BEGIN DATA TO EXAMINE

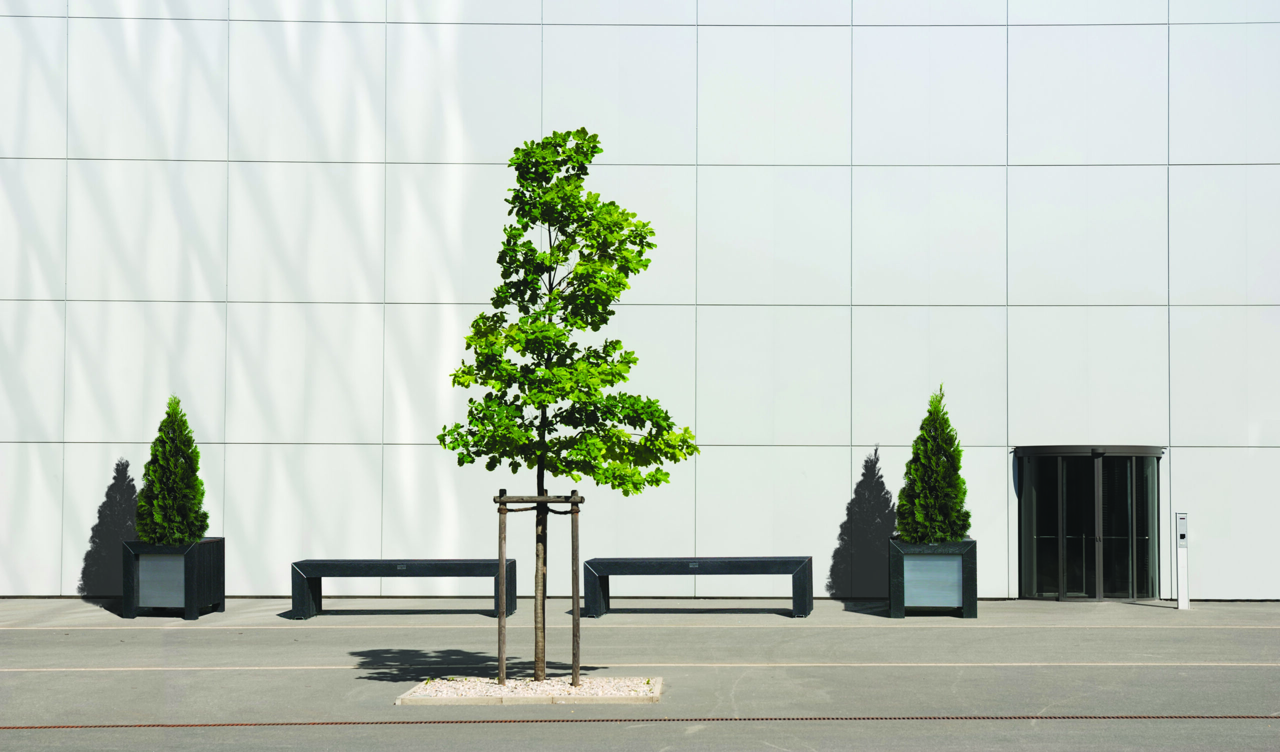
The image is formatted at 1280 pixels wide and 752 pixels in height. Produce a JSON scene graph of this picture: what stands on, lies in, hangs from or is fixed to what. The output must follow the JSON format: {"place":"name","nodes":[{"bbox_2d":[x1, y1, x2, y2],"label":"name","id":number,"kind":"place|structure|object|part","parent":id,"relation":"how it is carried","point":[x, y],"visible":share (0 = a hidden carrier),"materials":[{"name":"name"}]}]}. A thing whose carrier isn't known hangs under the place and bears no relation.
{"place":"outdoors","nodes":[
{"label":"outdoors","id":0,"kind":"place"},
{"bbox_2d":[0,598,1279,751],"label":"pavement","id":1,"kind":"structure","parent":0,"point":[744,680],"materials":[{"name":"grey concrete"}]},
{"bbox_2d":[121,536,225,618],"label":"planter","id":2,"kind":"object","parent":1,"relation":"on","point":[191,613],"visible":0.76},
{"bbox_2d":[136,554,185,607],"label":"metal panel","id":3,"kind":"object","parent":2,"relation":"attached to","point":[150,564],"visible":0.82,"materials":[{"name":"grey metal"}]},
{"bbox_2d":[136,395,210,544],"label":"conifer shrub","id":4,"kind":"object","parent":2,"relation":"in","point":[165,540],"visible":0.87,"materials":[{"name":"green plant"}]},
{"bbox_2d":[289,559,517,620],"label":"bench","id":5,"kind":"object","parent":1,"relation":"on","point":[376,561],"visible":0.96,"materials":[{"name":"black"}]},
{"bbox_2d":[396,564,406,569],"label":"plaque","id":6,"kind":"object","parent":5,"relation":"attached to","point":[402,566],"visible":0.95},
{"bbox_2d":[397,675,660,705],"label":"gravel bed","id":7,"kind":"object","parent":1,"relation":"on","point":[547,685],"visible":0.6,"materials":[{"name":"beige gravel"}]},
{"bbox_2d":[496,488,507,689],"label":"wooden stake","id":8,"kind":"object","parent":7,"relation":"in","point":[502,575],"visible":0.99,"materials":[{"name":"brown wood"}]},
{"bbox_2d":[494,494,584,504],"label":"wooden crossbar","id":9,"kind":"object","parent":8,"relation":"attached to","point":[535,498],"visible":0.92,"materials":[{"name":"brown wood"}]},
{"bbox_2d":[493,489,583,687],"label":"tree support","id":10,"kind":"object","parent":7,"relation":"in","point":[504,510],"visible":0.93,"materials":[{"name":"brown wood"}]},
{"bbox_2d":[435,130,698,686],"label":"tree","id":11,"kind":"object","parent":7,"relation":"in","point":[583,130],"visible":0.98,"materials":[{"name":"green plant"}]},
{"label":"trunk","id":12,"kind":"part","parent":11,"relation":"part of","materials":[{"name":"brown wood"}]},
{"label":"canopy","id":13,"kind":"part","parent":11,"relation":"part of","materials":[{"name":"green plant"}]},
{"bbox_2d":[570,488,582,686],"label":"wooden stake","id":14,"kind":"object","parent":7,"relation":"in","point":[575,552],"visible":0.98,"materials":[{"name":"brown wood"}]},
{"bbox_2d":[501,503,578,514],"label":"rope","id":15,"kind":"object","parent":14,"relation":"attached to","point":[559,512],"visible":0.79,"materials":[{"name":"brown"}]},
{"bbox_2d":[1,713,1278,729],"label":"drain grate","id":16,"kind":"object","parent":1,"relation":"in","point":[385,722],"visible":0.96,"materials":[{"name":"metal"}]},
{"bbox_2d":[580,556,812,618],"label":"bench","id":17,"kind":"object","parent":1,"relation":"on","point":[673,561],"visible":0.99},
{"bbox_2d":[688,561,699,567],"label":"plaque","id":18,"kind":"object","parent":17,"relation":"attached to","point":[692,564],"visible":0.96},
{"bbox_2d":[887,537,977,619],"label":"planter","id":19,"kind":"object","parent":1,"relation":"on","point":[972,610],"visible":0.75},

END DATA TO EXAMINE

● **WHAT IS EXPECTED**
Repeat the full listing above exactly, with no pictures in the copy.

● **TASK OUTPUT**
The image is formatted at 1280 pixels wide and 752 pixels in height. Produce a JSON scene graph of this picture: what stands on, lies in, hangs from or is fixed to what. The output must follow the JSON format: {"place":"name","nodes":[{"bbox_2d":[x1, y1, x2, y2],"label":"name","id":number,"kind":"place|structure|object|part","parent":id,"relation":"how it is carried","point":[x, y],"visible":share (0 = a hidden carrier),"materials":[{"name":"name"}]}]}. A thing whose carrier isn't known hangs under the place and bears no relation.
{"place":"outdoors","nodes":[
{"label":"outdoors","id":0,"kind":"place"},
{"bbox_2d":[0,598,1279,751],"label":"pavement","id":1,"kind":"structure","parent":0,"point":[744,680],"materials":[{"name":"grey concrete"}]},
{"bbox_2d":[121,536,225,618],"label":"planter","id":2,"kind":"object","parent":1,"relation":"on","point":[191,613],"visible":0.76},
{"bbox_2d":[136,554,185,607],"label":"metal panel","id":3,"kind":"object","parent":2,"relation":"attached to","point":[150,564],"visible":0.82,"materials":[{"name":"grey metal"}]},
{"bbox_2d":[136,395,210,544],"label":"conifer shrub","id":4,"kind":"object","parent":2,"relation":"in","point":[165,540],"visible":0.87,"materials":[{"name":"green plant"}]},
{"bbox_2d":[289,559,517,620],"label":"bench","id":5,"kind":"object","parent":1,"relation":"on","point":[376,561],"visible":0.96,"materials":[{"name":"black"}]},
{"bbox_2d":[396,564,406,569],"label":"plaque","id":6,"kind":"object","parent":5,"relation":"attached to","point":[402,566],"visible":0.95},
{"bbox_2d":[397,675,660,705],"label":"gravel bed","id":7,"kind":"object","parent":1,"relation":"on","point":[547,685],"visible":0.6,"materials":[{"name":"beige gravel"}]},
{"bbox_2d":[496,488,507,689],"label":"wooden stake","id":8,"kind":"object","parent":7,"relation":"in","point":[502,575],"visible":0.99,"materials":[{"name":"brown wood"}]},
{"bbox_2d":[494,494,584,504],"label":"wooden crossbar","id":9,"kind":"object","parent":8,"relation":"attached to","point":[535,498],"visible":0.92,"materials":[{"name":"brown wood"}]},
{"bbox_2d":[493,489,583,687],"label":"tree support","id":10,"kind":"object","parent":7,"relation":"in","point":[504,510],"visible":0.93,"materials":[{"name":"brown wood"}]},
{"bbox_2d":[435,130,698,686],"label":"tree","id":11,"kind":"object","parent":7,"relation":"in","point":[583,130],"visible":0.98,"materials":[{"name":"green plant"}]},
{"label":"trunk","id":12,"kind":"part","parent":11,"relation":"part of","materials":[{"name":"brown wood"}]},
{"label":"canopy","id":13,"kind":"part","parent":11,"relation":"part of","materials":[{"name":"green plant"}]},
{"bbox_2d":[570,488,582,686],"label":"wooden stake","id":14,"kind":"object","parent":7,"relation":"in","point":[575,552],"visible":0.98,"materials":[{"name":"brown wood"}]},
{"bbox_2d":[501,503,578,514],"label":"rope","id":15,"kind":"object","parent":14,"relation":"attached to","point":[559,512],"visible":0.79,"materials":[{"name":"brown"}]},
{"bbox_2d":[1,713,1278,729],"label":"drain grate","id":16,"kind":"object","parent":1,"relation":"in","point":[385,722],"visible":0.96,"materials":[{"name":"metal"}]},
{"bbox_2d":[580,556,812,618],"label":"bench","id":17,"kind":"object","parent":1,"relation":"on","point":[673,561],"visible":0.99},
{"bbox_2d":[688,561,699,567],"label":"plaque","id":18,"kind":"object","parent":17,"relation":"attached to","point":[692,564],"visible":0.96},
{"bbox_2d":[887,537,977,619],"label":"planter","id":19,"kind":"object","parent":1,"relation":"on","point":[972,610],"visible":0.75},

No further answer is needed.